§ EXERCISE
Count the lines in the entries below that contain the word "Institute", and give only that number.

::: RECORDED INFORMATION

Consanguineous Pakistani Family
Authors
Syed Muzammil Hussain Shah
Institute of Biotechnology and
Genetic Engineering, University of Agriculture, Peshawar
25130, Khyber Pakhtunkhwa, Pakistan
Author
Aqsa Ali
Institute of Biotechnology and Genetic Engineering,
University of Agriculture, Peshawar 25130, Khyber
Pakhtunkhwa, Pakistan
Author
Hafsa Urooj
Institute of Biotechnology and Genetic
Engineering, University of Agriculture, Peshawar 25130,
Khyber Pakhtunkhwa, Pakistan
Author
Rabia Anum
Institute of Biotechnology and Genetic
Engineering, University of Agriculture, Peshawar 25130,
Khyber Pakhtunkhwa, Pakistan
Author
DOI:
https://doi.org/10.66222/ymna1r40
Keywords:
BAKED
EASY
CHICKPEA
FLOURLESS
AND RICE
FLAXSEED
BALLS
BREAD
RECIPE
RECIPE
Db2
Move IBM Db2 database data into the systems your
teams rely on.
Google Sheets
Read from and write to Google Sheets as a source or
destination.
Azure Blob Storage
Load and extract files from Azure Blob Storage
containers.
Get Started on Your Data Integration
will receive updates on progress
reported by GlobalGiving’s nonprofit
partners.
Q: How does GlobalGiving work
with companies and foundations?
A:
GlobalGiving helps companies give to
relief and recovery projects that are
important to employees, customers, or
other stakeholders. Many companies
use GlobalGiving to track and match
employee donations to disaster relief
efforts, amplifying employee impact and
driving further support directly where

::::::
::: RECORDED INFORMATION

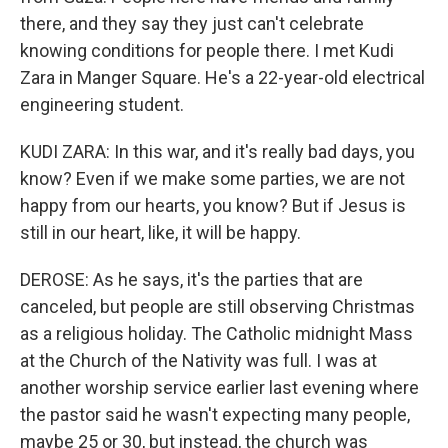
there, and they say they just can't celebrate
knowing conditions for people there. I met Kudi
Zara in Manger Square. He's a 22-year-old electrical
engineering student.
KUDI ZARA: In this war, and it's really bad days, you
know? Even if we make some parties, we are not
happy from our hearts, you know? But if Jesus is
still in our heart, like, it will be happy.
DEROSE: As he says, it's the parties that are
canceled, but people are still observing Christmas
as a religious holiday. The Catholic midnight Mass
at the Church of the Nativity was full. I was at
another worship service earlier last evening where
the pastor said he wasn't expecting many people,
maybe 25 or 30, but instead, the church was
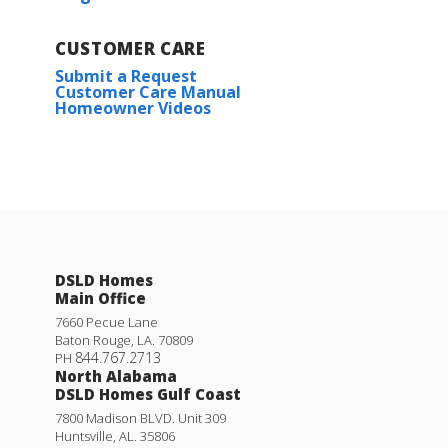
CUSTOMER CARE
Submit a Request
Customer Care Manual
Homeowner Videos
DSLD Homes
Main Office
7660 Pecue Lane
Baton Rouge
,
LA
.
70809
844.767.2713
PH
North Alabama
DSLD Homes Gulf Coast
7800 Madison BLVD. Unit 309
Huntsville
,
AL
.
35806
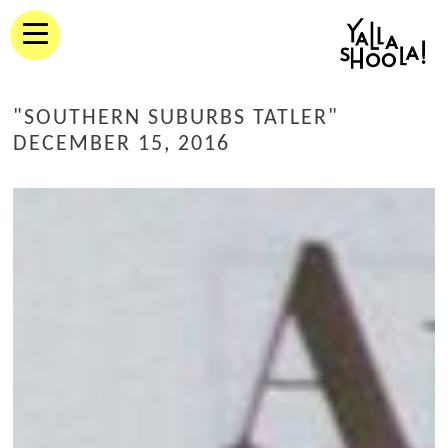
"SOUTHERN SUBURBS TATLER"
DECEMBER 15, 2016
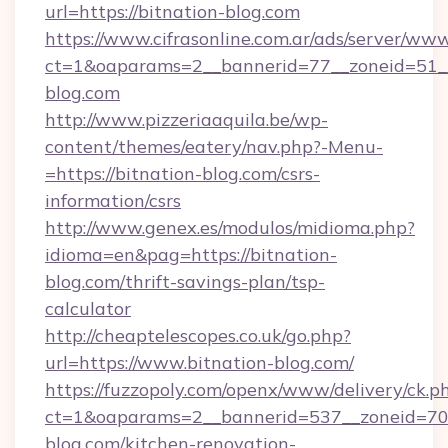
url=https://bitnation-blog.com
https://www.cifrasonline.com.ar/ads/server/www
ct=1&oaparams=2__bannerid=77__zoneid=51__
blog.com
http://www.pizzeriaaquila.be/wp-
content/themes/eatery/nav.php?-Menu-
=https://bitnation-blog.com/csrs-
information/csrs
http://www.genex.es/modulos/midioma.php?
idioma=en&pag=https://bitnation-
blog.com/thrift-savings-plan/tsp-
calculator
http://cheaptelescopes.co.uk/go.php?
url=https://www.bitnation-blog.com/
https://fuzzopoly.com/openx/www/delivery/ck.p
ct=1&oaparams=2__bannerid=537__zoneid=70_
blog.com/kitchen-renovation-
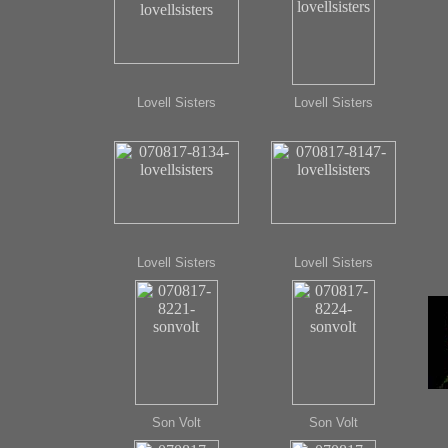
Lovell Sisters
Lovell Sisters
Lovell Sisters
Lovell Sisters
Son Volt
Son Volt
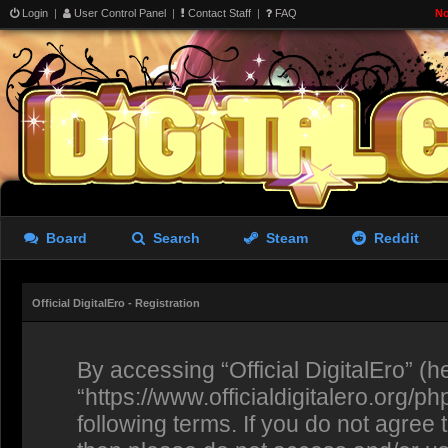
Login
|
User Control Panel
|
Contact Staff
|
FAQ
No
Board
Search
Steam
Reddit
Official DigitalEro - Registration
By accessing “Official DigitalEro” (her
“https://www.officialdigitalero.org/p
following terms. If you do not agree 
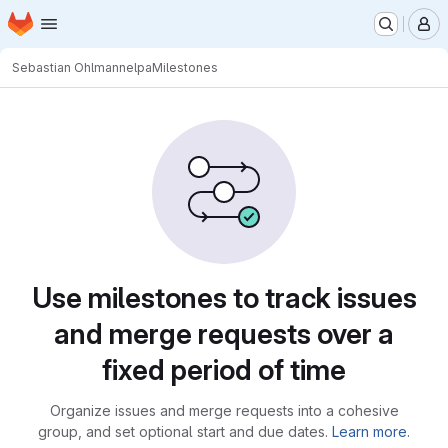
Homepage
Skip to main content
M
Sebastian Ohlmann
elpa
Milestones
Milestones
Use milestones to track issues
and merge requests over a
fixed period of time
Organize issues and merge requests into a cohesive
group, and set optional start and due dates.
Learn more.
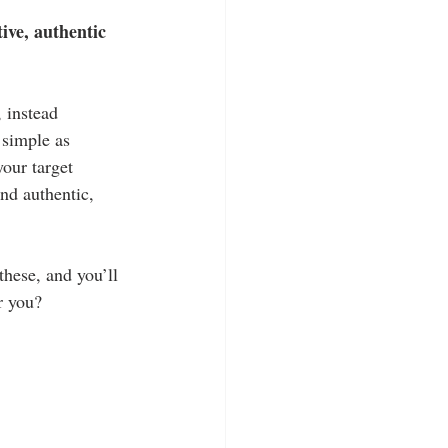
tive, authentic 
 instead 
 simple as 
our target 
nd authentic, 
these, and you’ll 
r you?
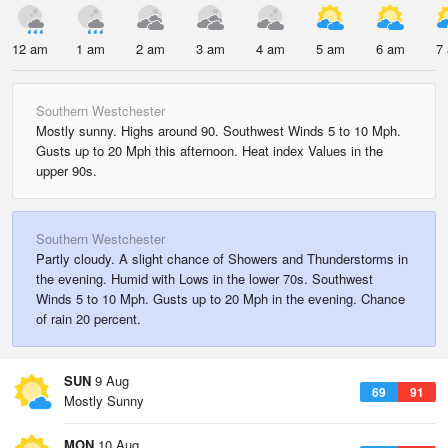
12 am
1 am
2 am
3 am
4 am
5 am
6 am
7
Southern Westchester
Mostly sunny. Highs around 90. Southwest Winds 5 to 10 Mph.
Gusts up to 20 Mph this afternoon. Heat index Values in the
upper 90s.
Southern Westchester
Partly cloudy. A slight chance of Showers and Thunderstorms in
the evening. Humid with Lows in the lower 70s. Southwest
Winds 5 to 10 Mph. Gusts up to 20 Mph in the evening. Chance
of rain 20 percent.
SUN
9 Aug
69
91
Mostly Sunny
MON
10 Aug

::::::

§ SOLUTION TO THE PROBLEM
4